No robocall kingpin, Floridian testifies
A Florida man accused of flooding consumers with 97 million phone calls touting fake travel deals appeared Wednesday before lawmakers to explain how robocalls work and to say, “I am not the kingpin of robocalling that is alleged.”
Adrian Abramovich of Miami, who is fighting a proposed $120 million fine, told senators that open-source software lets operators make thousands of phone calls with the click of a button, in combination with cloudbased computing and “the right long distance company.”
“Clearly regulation needs to address the carriers and providers and require the major carriers to detect robocalls activity,” Abramovich said in testimony submitted in advance to the Senate Commerce Committee. He has asked the Federal Communications Commission to reduce the fine proposed last year, calling it disproportionate, in part because most calls went unanswered or resulted in quick hang-ups.

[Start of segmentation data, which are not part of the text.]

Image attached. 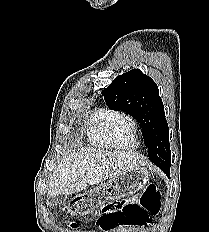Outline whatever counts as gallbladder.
Here are the masks:
<instances>
[{"label":"gallbladder","mask_w":209,"mask_h":232,"mask_svg":"<svg viewBox=\"0 0 209 232\" xmlns=\"http://www.w3.org/2000/svg\"><path fill=\"white\" fill-rule=\"evenodd\" d=\"M66 198H67L66 195L60 194V195L51 199L50 205L57 206V205L63 204L65 202Z\"/></svg>","instance_id":"gallbladder-1"}]
</instances>
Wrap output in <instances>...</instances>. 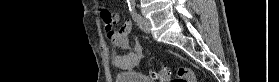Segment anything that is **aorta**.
<instances>
[{
  "instance_id": "obj_1",
  "label": "aorta",
  "mask_w": 279,
  "mask_h": 82,
  "mask_svg": "<svg viewBox=\"0 0 279 82\" xmlns=\"http://www.w3.org/2000/svg\"><path fill=\"white\" fill-rule=\"evenodd\" d=\"M128 4L133 6L135 4V0H128Z\"/></svg>"
}]
</instances>
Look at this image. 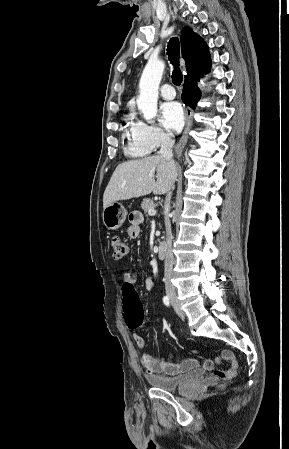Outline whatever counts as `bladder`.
<instances>
[{
	"label": "bladder",
	"mask_w": 289,
	"mask_h": 449,
	"mask_svg": "<svg viewBox=\"0 0 289 449\" xmlns=\"http://www.w3.org/2000/svg\"><path fill=\"white\" fill-rule=\"evenodd\" d=\"M205 377V371L201 369L193 370L178 376H149L148 382L158 389L173 392L180 388L197 382Z\"/></svg>",
	"instance_id": "bladder-1"
}]
</instances>
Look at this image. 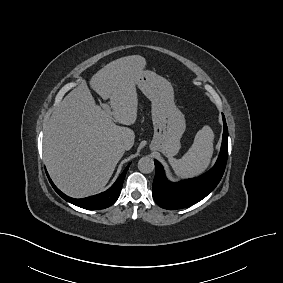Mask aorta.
<instances>
[{
	"label": "aorta",
	"mask_w": 283,
	"mask_h": 283,
	"mask_svg": "<svg viewBox=\"0 0 283 283\" xmlns=\"http://www.w3.org/2000/svg\"><path fill=\"white\" fill-rule=\"evenodd\" d=\"M154 168V161L148 156H144L138 161V169L142 173L149 174L154 170Z\"/></svg>",
	"instance_id": "762f6f07"
}]
</instances>
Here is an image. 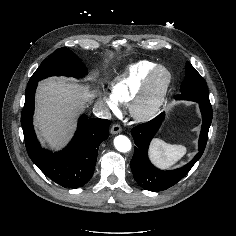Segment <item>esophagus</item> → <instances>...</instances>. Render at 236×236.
<instances>
[{
    "instance_id": "34e87169",
    "label": "esophagus",
    "mask_w": 236,
    "mask_h": 236,
    "mask_svg": "<svg viewBox=\"0 0 236 236\" xmlns=\"http://www.w3.org/2000/svg\"><path fill=\"white\" fill-rule=\"evenodd\" d=\"M122 131V128L119 124H114L112 127H111V133L112 134H118Z\"/></svg>"
}]
</instances>
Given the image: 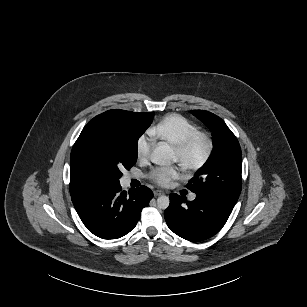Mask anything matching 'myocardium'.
<instances>
[{"instance_id": "f54148a6", "label": "myocardium", "mask_w": 307, "mask_h": 307, "mask_svg": "<svg viewBox=\"0 0 307 307\" xmlns=\"http://www.w3.org/2000/svg\"><path fill=\"white\" fill-rule=\"evenodd\" d=\"M201 148L200 156L192 161L189 156L194 148ZM214 141L212 137L207 134L197 133L195 136L187 140L185 143L172 147V152L180 159V164L183 168L190 172L199 171L208 162L213 154Z\"/></svg>"}]
</instances>
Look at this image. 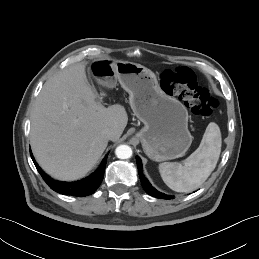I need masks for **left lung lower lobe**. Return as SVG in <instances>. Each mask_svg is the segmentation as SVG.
Returning <instances> with one entry per match:
<instances>
[{
  "mask_svg": "<svg viewBox=\"0 0 259 259\" xmlns=\"http://www.w3.org/2000/svg\"><path fill=\"white\" fill-rule=\"evenodd\" d=\"M137 167H138V171H139V175H140L141 184H142L144 190L149 195L159 198V199H166V200L173 198V196L165 195V194L159 192L158 190H156L154 187H152V185L148 182V180L143 175L142 162L139 157H137Z\"/></svg>",
  "mask_w": 259,
  "mask_h": 259,
  "instance_id": "1",
  "label": "left lung lower lobe"
}]
</instances>
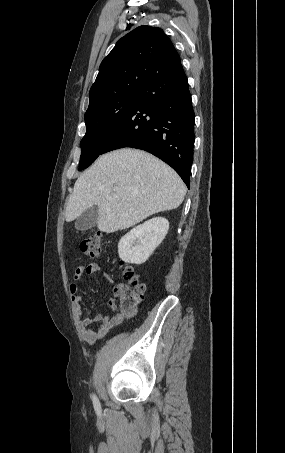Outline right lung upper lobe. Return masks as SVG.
<instances>
[{"label":"right lung upper lobe","instance_id":"obj_1","mask_svg":"<svg viewBox=\"0 0 285 453\" xmlns=\"http://www.w3.org/2000/svg\"><path fill=\"white\" fill-rule=\"evenodd\" d=\"M179 64L180 57L161 28L137 27L101 62L89 92L88 110L117 96L141 91L150 80Z\"/></svg>","mask_w":285,"mask_h":453}]
</instances>
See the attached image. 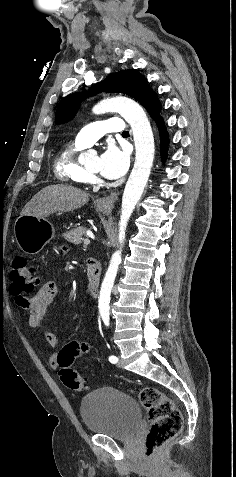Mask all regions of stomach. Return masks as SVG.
Instances as JSON below:
<instances>
[{"label":"stomach","instance_id":"obj_1","mask_svg":"<svg viewBox=\"0 0 236 477\" xmlns=\"http://www.w3.org/2000/svg\"><path fill=\"white\" fill-rule=\"evenodd\" d=\"M97 208L104 214L110 212L109 208L99 203H97ZM14 235L23 252L36 255L54 238L55 229L46 217L23 215L15 222Z\"/></svg>","mask_w":236,"mask_h":477}]
</instances>
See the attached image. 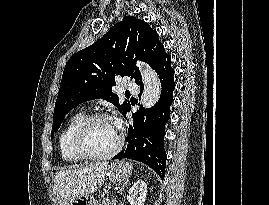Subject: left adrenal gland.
<instances>
[{
	"label": "left adrenal gland",
	"instance_id": "obj_1",
	"mask_svg": "<svg viewBox=\"0 0 269 205\" xmlns=\"http://www.w3.org/2000/svg\"><path fill=\"white\" fill-rule=\"evenodd\" d=\"M128 183H129V180H127L124 184H122V186H121L120 190L118 191V193H121L125 189V187L127 186Z\"/></svg>",
	"mask_w": 269,
	"mask_h": 205
}]
</instances>
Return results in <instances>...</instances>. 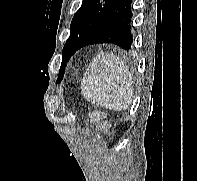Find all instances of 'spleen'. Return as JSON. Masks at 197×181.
<instances>
[{
    "mask_svg": "<svg viewBox=\"0 0 197 181\" xmlns=\"http://www.w3.org/2000/svg\"><path fill=\"white\" fill-rule=\"evenodd\" d=\"M81 92L91 104L115 111L125 110L132 101V77L126 64L114 53H99L81 81Z\"/></svg>",
    "mask_w": 197,
    "mask_h": 181,
    "instance_id": "1",
    "label": "spleen"
}]
</instances>
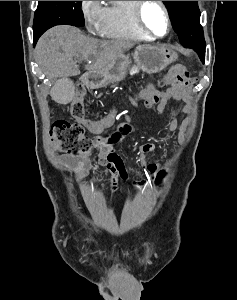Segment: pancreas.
Segmentation results:
<instances>
[{
	"mask_svg": "<svg viewBox=\"0 0 237 300\" xmlns=\"http://www.w3.org/2000/svg\"><path fill=\"white\" fill-rule=\"evenodd\" d=\"M131 73H139L138 67H135V65H133V67H131Z\"/></svg>",
	"mask_w": 237,
	"mask_h": 300,
	"instance_id": "cf45deb5",
	"label": "pancreas"
}]
</instances>
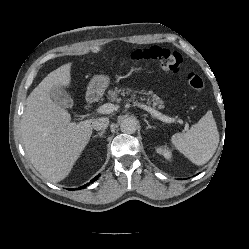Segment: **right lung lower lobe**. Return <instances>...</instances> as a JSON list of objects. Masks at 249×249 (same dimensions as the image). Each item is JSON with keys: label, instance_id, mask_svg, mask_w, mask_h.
<instances>
[{"label": "right lung lower lobe", "instance_id": "1", "mask_svg": "<svg viewBox=\"0 0 249 249\" xmlns=\"http://www.w3.org/2000/svg\"><path fill=\"white\" fill-rule=\"evenodd\" d=\"M99 176H100V175H97L95 178H93V179L90 181V183H93L95 180H97ZM90 183H87L86 185L81 186V187L77 188L76 190L82 189V188L86 187L87 185H89ZM69 190H74V189H69Z\"/></svg>", "mask_w": 249, "mask_h": 249}]
</instances>
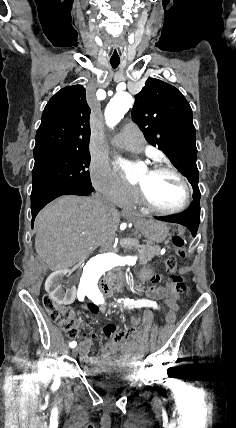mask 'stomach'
<instances>
[{"mask_svg": "<svg viewBox=\"0 0 236 428\" xmlns=\"http://www.w3.org/2000/svg\"><path fill=\"white\" fill-rule=\"evenodd\" d=\"M142 234L147 238L148 242H156V244H160V242H164L166 240L168 234H169V228L164 224V222H158V220H148V222H145L143 228H142ZM147 270H153L154 264L153 263H147L146 266ZM141 271L138 275L140 276V280L143 279L144 282L150 281V276L147 275L148 271Z\"/></svg>", "mask_w": 236, "mask_h": 428, "instance_id": "1", "label": "stomach"}]
</instances>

The panel’s chairman, Sen. John Thune, R-S.D. called Abramovich and officials from the FCC and other agencies to discuss ways to stop abusive calls. The intrusive and annoying ringing is a leading source of consumer frustration, with the Federal Trade Commission logging more more than 4.5 million robocall complaints.
Abramovich tried to trick consumers into answering and listening to his advertising messages, the FCC said in a news release as it announced action against him last year. FCC Chairman Ajit Pai cited “what appears to be the most egregious neighbor-spoofing robocalling scheme that we have ever seen.” The pace of illegal calls in late 2016 worked out to more than 1 million per day, Pai said.